▸ WORK INSTRUCTIONS: Here is a listing; work out how many of its lines contain the word "bien", and state only that number.

++++++

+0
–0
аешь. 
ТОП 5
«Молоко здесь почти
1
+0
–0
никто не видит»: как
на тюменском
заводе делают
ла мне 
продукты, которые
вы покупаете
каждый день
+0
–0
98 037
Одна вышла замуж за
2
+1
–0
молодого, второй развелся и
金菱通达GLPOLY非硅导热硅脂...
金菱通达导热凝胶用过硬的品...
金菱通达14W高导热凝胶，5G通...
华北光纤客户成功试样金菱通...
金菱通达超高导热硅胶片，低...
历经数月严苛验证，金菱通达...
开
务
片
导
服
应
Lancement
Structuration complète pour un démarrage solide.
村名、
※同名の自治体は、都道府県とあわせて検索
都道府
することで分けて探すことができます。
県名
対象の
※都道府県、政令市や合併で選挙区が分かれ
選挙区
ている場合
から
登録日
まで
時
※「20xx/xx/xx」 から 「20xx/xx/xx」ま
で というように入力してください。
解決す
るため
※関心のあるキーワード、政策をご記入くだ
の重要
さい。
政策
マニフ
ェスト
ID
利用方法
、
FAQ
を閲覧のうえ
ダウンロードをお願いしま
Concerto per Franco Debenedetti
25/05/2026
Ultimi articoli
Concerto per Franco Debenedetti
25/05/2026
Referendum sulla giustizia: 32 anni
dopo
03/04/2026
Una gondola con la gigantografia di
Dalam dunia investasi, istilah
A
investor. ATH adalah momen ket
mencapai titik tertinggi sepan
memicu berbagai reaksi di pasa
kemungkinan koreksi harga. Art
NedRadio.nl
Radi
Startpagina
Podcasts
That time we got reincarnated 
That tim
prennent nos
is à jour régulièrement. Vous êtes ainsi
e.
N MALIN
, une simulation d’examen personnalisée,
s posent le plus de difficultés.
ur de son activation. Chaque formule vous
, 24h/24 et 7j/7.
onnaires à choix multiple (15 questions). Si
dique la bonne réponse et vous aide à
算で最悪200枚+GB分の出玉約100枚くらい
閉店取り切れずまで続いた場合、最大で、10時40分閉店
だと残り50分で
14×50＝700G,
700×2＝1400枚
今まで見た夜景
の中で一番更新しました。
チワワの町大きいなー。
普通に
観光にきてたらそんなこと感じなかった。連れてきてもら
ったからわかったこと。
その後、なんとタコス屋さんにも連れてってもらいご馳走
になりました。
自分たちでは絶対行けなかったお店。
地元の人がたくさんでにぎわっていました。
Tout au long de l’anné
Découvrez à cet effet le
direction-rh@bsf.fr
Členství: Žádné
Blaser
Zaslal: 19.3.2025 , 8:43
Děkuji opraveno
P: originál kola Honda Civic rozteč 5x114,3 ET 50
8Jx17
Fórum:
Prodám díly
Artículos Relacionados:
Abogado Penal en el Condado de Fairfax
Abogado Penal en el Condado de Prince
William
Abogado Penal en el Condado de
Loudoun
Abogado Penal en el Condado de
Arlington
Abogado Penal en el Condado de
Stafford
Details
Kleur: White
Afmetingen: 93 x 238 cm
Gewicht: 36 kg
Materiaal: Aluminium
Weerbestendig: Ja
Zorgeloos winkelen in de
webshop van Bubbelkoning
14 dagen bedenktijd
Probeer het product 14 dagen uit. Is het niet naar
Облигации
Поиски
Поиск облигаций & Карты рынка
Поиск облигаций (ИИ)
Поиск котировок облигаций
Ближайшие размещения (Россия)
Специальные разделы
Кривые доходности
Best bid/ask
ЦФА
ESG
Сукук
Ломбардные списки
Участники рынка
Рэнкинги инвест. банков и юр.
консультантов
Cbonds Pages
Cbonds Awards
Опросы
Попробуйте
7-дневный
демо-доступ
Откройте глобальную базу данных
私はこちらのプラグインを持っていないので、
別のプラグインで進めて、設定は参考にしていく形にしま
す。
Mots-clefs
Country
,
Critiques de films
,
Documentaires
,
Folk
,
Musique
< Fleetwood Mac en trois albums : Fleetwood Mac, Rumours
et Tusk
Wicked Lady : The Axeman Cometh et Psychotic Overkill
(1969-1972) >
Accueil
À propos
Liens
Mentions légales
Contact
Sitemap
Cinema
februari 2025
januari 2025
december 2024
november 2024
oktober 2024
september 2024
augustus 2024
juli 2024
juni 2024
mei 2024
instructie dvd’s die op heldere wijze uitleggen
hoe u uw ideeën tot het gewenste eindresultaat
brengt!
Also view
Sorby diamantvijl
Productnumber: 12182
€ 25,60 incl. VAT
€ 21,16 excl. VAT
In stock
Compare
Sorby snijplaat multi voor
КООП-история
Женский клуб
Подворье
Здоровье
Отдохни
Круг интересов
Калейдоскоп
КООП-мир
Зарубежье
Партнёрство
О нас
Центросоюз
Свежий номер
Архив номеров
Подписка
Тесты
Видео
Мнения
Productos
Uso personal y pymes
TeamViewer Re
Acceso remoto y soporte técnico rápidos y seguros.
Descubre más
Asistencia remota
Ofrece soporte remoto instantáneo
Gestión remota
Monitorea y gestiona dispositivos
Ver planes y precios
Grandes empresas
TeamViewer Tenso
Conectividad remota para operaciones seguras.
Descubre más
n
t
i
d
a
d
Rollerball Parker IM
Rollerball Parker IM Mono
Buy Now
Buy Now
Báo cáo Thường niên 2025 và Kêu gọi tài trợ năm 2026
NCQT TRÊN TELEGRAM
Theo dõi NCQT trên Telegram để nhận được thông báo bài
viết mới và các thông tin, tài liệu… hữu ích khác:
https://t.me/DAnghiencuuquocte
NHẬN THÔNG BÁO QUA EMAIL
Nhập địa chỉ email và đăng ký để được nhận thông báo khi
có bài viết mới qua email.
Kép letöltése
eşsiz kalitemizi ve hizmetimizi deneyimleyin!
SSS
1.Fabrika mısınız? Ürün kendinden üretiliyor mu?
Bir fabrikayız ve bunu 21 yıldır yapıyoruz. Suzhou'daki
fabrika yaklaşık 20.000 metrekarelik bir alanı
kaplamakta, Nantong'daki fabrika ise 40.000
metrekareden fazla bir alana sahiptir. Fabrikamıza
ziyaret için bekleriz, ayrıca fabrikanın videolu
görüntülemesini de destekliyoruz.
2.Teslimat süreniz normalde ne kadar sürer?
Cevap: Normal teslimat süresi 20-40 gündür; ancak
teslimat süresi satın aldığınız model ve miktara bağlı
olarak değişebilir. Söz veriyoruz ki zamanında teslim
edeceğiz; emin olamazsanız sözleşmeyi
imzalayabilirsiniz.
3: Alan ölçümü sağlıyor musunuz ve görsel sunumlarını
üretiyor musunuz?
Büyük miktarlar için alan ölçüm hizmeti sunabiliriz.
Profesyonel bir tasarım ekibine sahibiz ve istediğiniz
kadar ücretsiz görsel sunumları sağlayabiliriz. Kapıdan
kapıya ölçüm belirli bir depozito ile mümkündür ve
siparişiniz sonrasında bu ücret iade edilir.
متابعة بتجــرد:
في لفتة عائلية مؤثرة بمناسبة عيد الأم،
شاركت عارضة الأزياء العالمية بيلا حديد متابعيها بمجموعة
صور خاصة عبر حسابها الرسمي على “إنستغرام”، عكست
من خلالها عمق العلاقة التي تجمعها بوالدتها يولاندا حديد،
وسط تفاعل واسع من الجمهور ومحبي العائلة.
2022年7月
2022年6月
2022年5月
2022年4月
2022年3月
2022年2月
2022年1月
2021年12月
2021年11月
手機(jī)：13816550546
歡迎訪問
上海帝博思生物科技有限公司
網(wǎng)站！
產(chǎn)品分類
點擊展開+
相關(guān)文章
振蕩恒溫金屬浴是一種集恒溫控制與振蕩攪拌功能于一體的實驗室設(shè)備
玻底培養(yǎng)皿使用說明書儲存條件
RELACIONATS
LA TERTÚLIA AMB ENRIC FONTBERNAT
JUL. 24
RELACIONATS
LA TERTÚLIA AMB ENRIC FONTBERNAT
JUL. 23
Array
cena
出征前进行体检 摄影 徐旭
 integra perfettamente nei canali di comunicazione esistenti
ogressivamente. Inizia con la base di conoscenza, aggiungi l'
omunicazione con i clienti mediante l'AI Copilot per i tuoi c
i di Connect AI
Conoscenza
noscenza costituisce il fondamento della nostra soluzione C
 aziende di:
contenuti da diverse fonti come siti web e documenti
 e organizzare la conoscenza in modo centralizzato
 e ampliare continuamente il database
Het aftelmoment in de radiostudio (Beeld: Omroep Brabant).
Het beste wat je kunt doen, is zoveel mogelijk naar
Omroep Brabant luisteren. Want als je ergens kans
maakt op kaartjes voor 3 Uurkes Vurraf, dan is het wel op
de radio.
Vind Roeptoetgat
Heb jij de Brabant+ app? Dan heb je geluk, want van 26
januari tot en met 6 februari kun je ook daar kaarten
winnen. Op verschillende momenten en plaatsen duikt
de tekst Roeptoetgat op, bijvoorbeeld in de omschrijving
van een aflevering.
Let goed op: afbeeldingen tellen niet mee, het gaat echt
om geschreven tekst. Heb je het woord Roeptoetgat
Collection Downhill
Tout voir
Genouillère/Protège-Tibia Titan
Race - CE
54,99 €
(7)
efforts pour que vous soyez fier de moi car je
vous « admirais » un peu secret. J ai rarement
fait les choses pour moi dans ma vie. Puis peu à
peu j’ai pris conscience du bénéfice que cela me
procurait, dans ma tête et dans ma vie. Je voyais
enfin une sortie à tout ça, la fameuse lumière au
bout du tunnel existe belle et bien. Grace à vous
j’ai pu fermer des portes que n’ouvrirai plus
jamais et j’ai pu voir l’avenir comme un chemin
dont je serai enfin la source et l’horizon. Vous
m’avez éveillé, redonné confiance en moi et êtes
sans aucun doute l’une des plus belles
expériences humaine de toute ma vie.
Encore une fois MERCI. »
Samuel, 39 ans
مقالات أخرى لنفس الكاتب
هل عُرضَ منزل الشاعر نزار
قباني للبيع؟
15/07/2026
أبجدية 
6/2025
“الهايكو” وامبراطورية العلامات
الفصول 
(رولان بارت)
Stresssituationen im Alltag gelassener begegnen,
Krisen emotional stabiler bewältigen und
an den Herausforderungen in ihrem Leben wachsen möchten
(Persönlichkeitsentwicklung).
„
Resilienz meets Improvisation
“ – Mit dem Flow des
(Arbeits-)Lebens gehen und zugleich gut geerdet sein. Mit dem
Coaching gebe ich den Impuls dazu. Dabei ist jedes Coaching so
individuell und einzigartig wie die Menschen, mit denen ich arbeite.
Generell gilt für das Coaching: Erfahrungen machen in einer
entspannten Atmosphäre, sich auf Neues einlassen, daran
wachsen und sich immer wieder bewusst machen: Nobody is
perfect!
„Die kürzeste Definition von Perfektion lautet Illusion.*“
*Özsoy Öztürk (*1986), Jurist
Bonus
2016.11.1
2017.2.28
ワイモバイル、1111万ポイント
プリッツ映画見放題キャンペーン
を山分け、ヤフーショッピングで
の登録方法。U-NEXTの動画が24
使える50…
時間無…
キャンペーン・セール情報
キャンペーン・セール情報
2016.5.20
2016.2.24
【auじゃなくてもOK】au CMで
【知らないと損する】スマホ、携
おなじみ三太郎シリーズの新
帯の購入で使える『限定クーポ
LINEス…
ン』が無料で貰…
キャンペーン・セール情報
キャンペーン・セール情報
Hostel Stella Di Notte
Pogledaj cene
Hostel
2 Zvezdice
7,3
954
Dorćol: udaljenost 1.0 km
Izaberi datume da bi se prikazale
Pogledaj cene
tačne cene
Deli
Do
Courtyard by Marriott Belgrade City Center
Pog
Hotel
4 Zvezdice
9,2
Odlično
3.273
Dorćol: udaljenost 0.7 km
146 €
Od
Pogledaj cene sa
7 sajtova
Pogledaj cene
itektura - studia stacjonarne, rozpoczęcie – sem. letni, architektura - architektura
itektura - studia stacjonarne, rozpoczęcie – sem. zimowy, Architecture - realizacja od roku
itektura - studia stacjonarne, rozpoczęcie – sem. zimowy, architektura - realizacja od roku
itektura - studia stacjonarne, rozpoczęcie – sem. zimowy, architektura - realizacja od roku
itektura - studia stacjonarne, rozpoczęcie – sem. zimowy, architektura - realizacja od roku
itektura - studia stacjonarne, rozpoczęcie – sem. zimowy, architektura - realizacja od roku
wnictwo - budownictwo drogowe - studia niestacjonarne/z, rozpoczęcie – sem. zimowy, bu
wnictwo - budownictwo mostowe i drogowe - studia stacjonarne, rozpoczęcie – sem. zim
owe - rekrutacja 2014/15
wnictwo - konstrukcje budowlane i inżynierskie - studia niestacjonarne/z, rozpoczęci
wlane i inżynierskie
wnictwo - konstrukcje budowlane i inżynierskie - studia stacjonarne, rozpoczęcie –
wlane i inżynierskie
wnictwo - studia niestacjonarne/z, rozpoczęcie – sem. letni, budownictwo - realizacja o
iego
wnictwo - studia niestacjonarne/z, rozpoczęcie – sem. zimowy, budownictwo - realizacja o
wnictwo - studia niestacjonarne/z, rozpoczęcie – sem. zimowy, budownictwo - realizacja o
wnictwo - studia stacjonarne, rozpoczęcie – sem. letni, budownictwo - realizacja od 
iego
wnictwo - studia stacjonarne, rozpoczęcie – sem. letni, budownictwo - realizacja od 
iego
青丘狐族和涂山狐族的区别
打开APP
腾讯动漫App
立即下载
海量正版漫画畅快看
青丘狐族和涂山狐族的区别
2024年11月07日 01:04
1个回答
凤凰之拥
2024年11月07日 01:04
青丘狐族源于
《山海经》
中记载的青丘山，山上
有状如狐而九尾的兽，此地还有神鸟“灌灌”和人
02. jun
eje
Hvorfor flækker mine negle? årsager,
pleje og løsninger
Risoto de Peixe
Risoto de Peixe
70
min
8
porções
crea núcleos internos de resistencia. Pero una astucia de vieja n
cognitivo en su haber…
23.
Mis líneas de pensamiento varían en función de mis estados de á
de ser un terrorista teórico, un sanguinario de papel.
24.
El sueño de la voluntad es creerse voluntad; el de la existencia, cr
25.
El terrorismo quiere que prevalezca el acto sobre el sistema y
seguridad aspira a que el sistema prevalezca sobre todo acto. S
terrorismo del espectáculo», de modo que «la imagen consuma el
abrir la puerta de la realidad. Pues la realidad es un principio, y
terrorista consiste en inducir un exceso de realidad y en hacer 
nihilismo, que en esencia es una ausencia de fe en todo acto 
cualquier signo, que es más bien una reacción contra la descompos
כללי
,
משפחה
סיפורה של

++++++

▸ RESPONSE TO THE EXERCISE: 2